The second series of graphs represent the overlay of the COMPOSITE MEDIAN OF THE RECORDINGS of the same cycles of measurements (i.e. in Subject 5: 3 baselines, 3 legs up, and 3 Valsalva procedures). The corresponding LVEDP values measured during each recording appears in the box situated on the right upper area of the graphs.

This paired graphic presentation (e.g. Figures 18A and 18B in Subject 5) allows a person to appreciate the reproducibility and qualitative changes in waveforms morphology with different LVEDP values. Changes in LVEDP were minor during the legs up maneuver but were very significant during Valsalva. Concomitantly, only subtle changes occurred between the baseline and the legs up waveforms' morphology but the changes were dramatic during the Valsalva maneuver. It is also noticeable that in cases where there was no change in LVEDP during the legs-up maneuver, there was no change in the shape of the waveforms.

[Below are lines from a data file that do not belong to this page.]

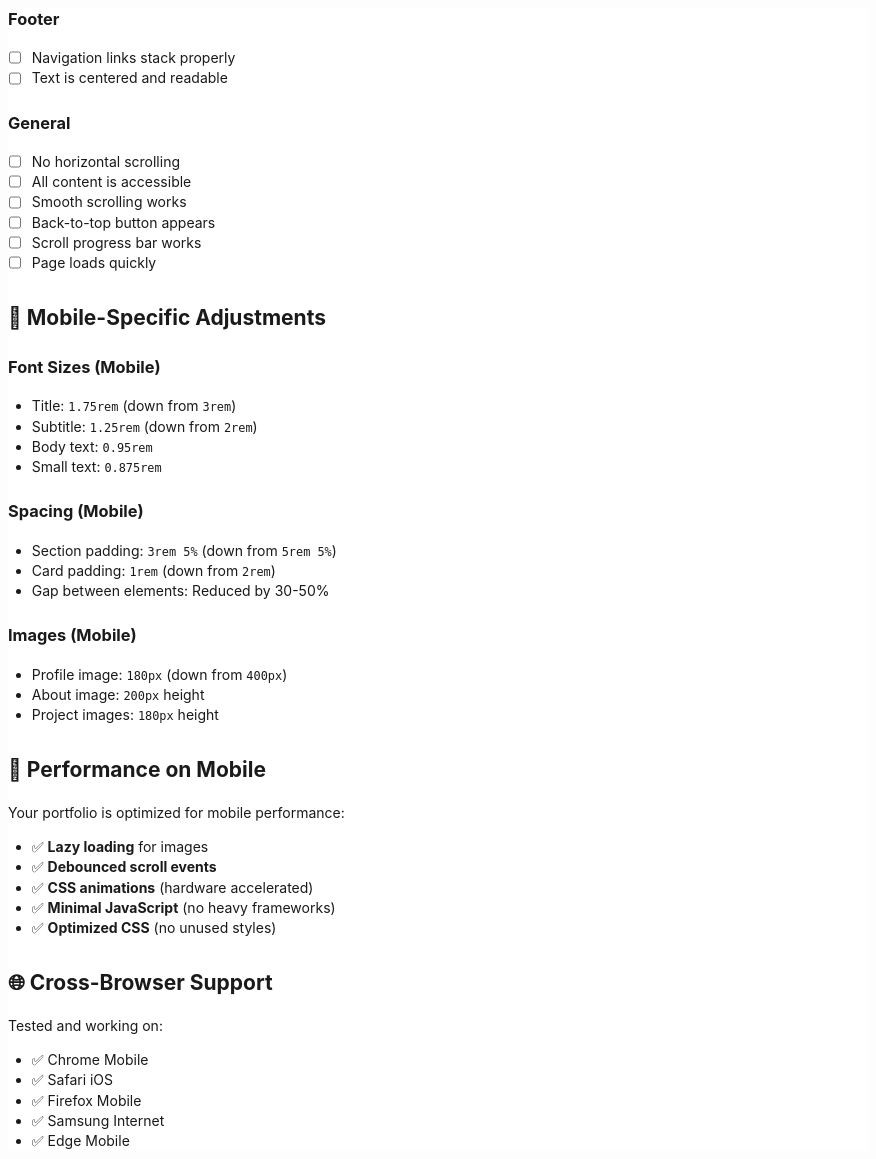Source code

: ### Footer
- [ ] Navigation links stack properly
- [ ] Text is centered and readable

### General
- [ ] No horizontal scrolling
- [ ] All content is accessible
- [ ] Smooth scrolling works
- [ ] Back-to-top button appears
- [ ] Scroll progress bar works
- [ ] Page loads quickly

## 🎨 Mobile-Specific Adjustments

### Font Sizes (Mobile)
- Title: `1.75rem` (down from `3rem`)
- Subtitle: `1.25rem` (down from `2rem`)
- Body text: `0.95rem`
- Small text: `0.875rem`

### Spacing (Mobile)
- Section padding: `3rem 5%` (down from `5rem 5%`)
- Card padding: `1rem` (down from `2rem`)
- Gap between elements: Reduced by 30-50%

### Images (Mobile)
- Profile image: `180px` (down from `400px`)
- About image: `200px` height
- Project images: `180px` height

## 🚀 Performance on Mobile

Your portfolio is optimized for mobile performance:

- ✅ **Lazy loading** for images
- ✅ **Debounced scroll events**
- ✅ **CSS animations** (hardware accelerated)
- ✅ **Minimal JavaScript** (no heavy frameworks)
- ✅ **Optimized CSS** (no unused styles)

## 🌐 Cross-Browser Support

Tested and working on:
- ✅ Chrome Mobile
- ✅ Safari iOS
- ✅ Firefox Mobile
- ✅ Samsung Internet
- ✅ Edge Mobile
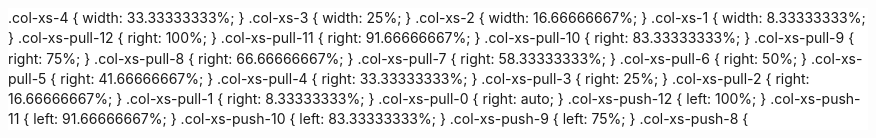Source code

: .col-xs-4 {
  width: 33.33333333%;
}
.col-xs-3 {
  width: 25%;
}
.col-xs-2 {
  width: 16.66666667%;
}
.col-xs-1 {
  width: 8.33333333%;
}
.col-xs-pull-12 {
  right: 100%;
}
.col-xs-pull-11 {
  right: 91.66666667%;
}
.col-xs-pull-10 {
  right: 83.33333333%;
}
.col-xs-pull-9 {
  right: 75%;
}
.col-xs-pull-8 {
  right: 66.66666667%;
}
.col-xs-pull-7 {
  right: 58.33333333%;
}
.col-xs-pull-6 {
  right: 50%;
}
.col-xs-pull-5 {
  right: 41.66666667%;
}
.col-xs-pull-4 {
  right: 33.33333333%;
}
.col-xs-pull-3 {
  right: 25%;
}
.col-xs-pull-2 {
  right: 16.66666667%;
}
.col-xs-pull-1 {
  right: 8.33333333%;
}
.col-xs-pull-0 {
  right: auto;
}
.col-xs-push-12 {
  left: 100%;
}
.col-xs-push-11 {
  left: 91.66666667%;
}
.col-xs-push-10 {
  left: 83.33333333%;
}
.col-xs-push-9 {
  left: 75%;
}
.col-xs-push-8 {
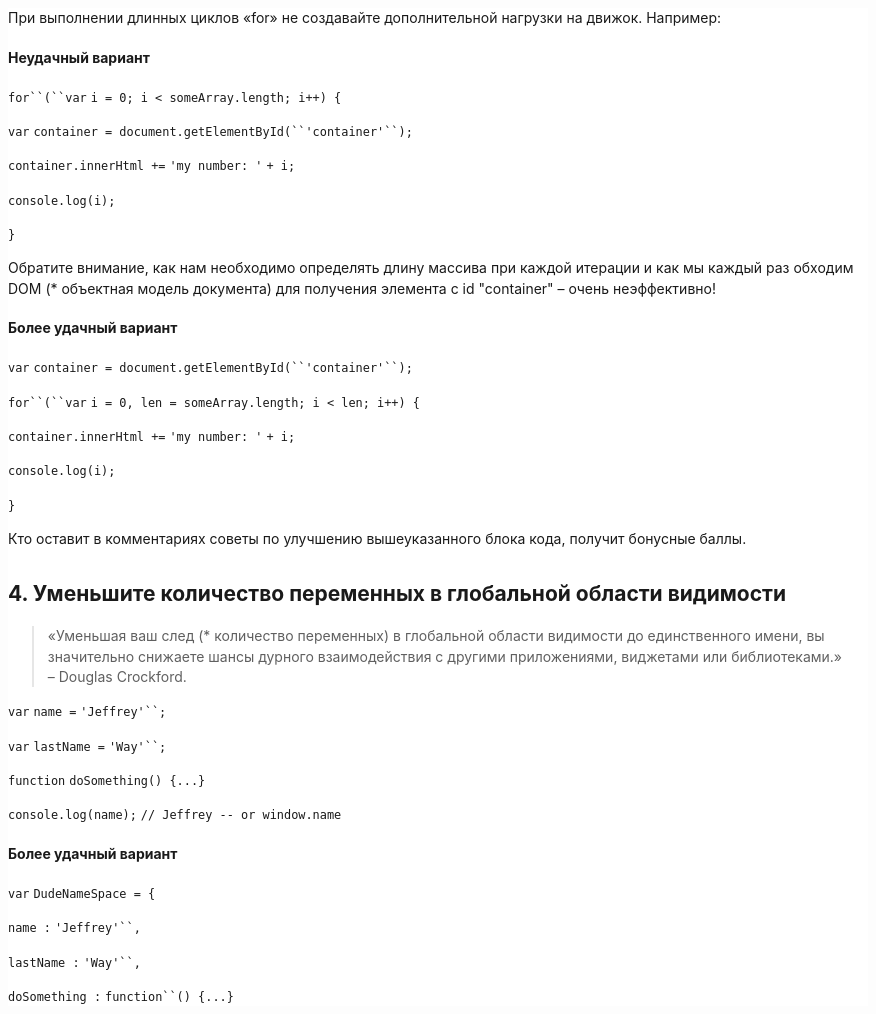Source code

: При выполнении длинных циклов «for» не создавайте дополнительной нагрузки на движок. Например:

#### Неудачный вариант



`for``(``var` `i = 0; i < someArray.length; i++) {`

`var` `container = document.getElementById(``'container'``);`

`container.innerHtml +=` `'my number: '` `+ i;`

`console.log(i);`

`}`

Обратите внимание, как нам необходимо определять длину массива при каждой итерации и как мы каждый раз обходим DOM (* объектная модель документа) для получения элемента с id "container" – очень неэффективно!

#### Более удачный вариант



`var` `container = document.getElementById(``'container'``);`

`for``(``var` `i = 0, len = someArray.length; i < len; i++) {`

`container.innerHtml +=` `'my number: '` `+ i;`

`console.log(i);`

`}`

Кто оставит в комментариях советы по улучшению вышеуказанного блока кода, получит бонусные баллы.


## 4. Уменьшите количество переменных в глобальной области видимости

> «Уменьшая ваш след (* количество переменных) в глобальной области видимости до единственного имени, вы значительно снижаете шансы дурного взаимодействия с другими приложениями, виджетами или библиотеками.»  
> – Douglas Crockford.

`var` `name =` `'Jeffrey'``;`

`var` `lastName =` `'Way'``;`

`function` `doSomething() {...}`

`console.log(name);` `// Jeffrey -- or window.name`

#### Более удачный вариант


`var` `DudeNameSpace = {`

`name :` `'Jeffrey'``,`

`lastName :` `'Way'``,`

`doSomething :` `function``() {...}`

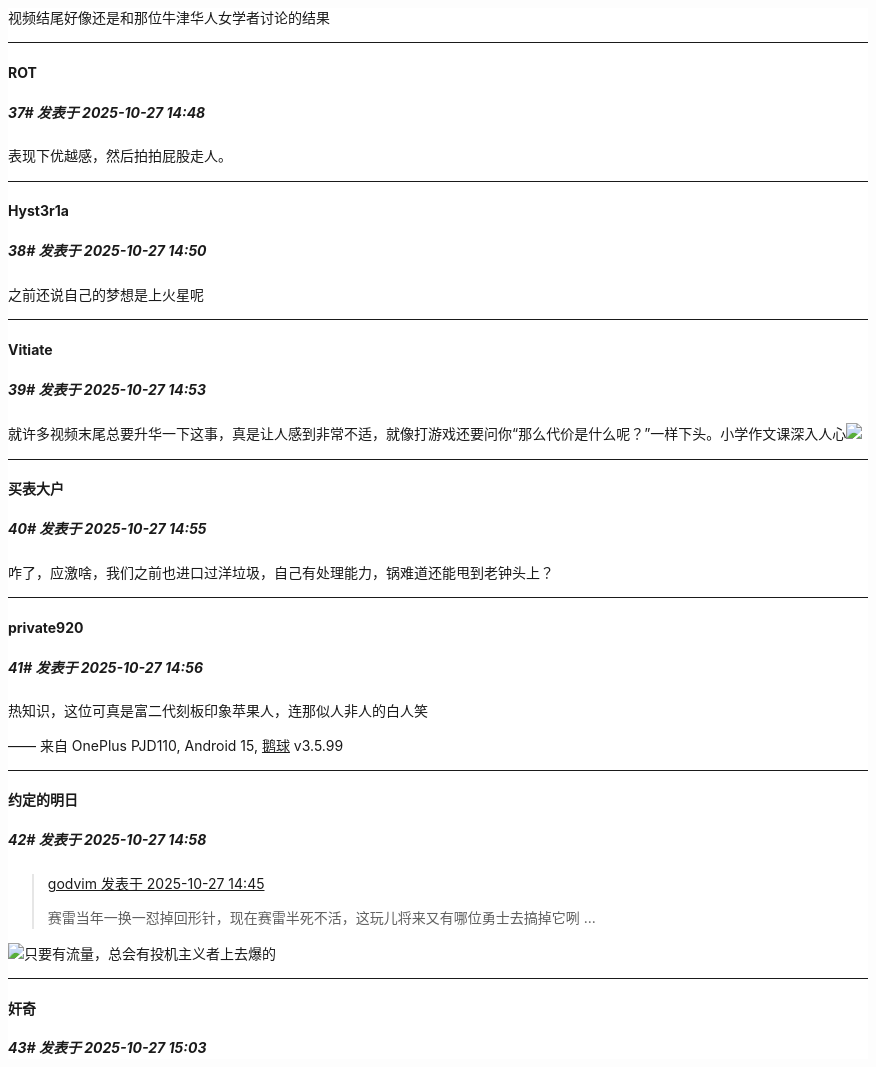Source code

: 视频结尾好像还是和那位牛津华人女学者讨论的结果

*****

####  ROT  
##### 37#       发表于 2025-10-27 14:48

表现下优越感，然后拍拍屁股走人。

*****

####  Hyst3r1a  
##### 38#       发表于 2025-10-27 14:50

之前还说自己的梦想是上火星呢

*****

####  Vitiate  
##### 39#       发表于 2025-10-27 14:53

就许多视频末尾总要升华一下这事，真是让人感到非常不适，就像打游戏还要问你“那么代价是什么呢？”一样下头。小学作文课深入人心<img src="https://static.stage1st.com/image/smiley/face2017/004.gif" referrerpolicy="no-referrer">

*****

####  买表大户  
##### 40#       发表于 2025-10-27 14:55

咋了，应激啥，我们之前也进口过洋垃圾，自己有处理能力，锅难道还能甩到老钟头上？


*****

####  private920  
##### 41#       发表于 2025-10-27 14:56

热知识，这位可真是富二代刻板印象苹果人，连那似人非人的白人笑

—— 来自 OnePlus PJD110, Android 15, [鹅球](https://www.pgyer.com/GcUxKd4w) v3.5.99

*****

####  约定的明日  
##### 42#       发表于 2025-10-27 14:58

<blockquote><a href="httphttps://stage1st.com/2b/forum.php?mod=redirect&amp;goto=findpost&amp;pid=68633172&amp;ptid=2265688" target="_blank">godvim 发表于 2025-10-27 14:45</a>

赛雷当年一换一怼掉回形针，现在赛雷半死不活，这玩儿将来又有哪位勇士去搞掉它咧 ...</blockquote>
<img src="https://static.stage1st.com/image/smiley/face2017/067.png" referrerpolicy="no-referrer">只要有流量，总会有投机主义者上去爆的


*****

####  奸奇  
##### 43#       发表于 2025-10-27 15:03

After calculating the median for each measurement cycle to generate a representative waveform, all these mean representative waveforms were collected and normalized each one of them (Y = -1 to +1, mean = 0). In the next step, they are divided by the corresponding LVEDP into "low" and "high" LVEDP groups, and created two median waveforms for each subject ("Low"; usually baseline, appears in the graph in blue, and "high" usually post maneuver measurements appear in green) (Figure 19).

Then the differences between the waveforms is further analyzed. The end result of this calculation was coined as the 'waveform parameter' . This gives a measure that is between 0 - no difference between waveforms - to 1, the waveforms differ substantially.

This technique enables one to QUANTIFY THE CHANGE IN WAVEFORM MORPHOLGY as a numerical value and correlate it with its corresponding change in LVEDP value (see Figure 20 and 21). A Pearson Correlation of 0.879 with p=0.009 is found.

In Figure 22 each point on the graph represents one evaluable subject. X axis: represents the change in the LVEDP (Δ) (the lower LVEDP measurement value was subtracted from the higher LVEDP measurement value). Y axis: The bio-impedance waveform parameter. This analysis reveals that LVEDP change as low as 2 mmHg was detected by our system and methodology.

The initial clinical feasibility pilot studies includes 7 patients who underwent routine cardiac catheterization. The investigational device detected even small changes in LVEDP, in the range of 2-7mmHg. These results provide a proof of concept of the utility of the bio-impedance waveform in detecting changes in LVEDP. More subtle changes in LVEDP is the focus as found during the legs up maneuver. This was achieved by elevating the legs on a triangular mattress at 25°. No subject's cooperation was required during this maneuver. Assuming that there was no or there was very little influence on the chest anatomy of the subject, therefore this maneuver is reliable and independent of the collaboration of the evaluated subjects.

The main findings of this initial feasibility pilot study in humans were:

waveform measurements were repeatable in the same measurement cycle, in recurrent measurements cycles, at different time intervals, in the same subject, during the same maneuver;

small changes in LVEDP corresponded with small changes in waveform morphology on quantitative analysis; on the other hand lack of change in LVEDP showed good reproducibility of the waveform under different conditions in the same subject;

changes as small as 2mmHg in LVEDP induced detectable and measurable changes in the bio-impedance waveform morphology;

the changes in waveform morphology were similar at identical LVEDP change (Δ), regardless of the initial value of LVEDP (baseline LVEDP ranged from 11 to 23mmHg in the 7 patients).

It should be apparent from the foregoing that an invention having significant advantages has been provided. While the invention is shown in only a few of its forms, it is not just limited but is susceptible to various changes and modifications without departing from the spirit thereof.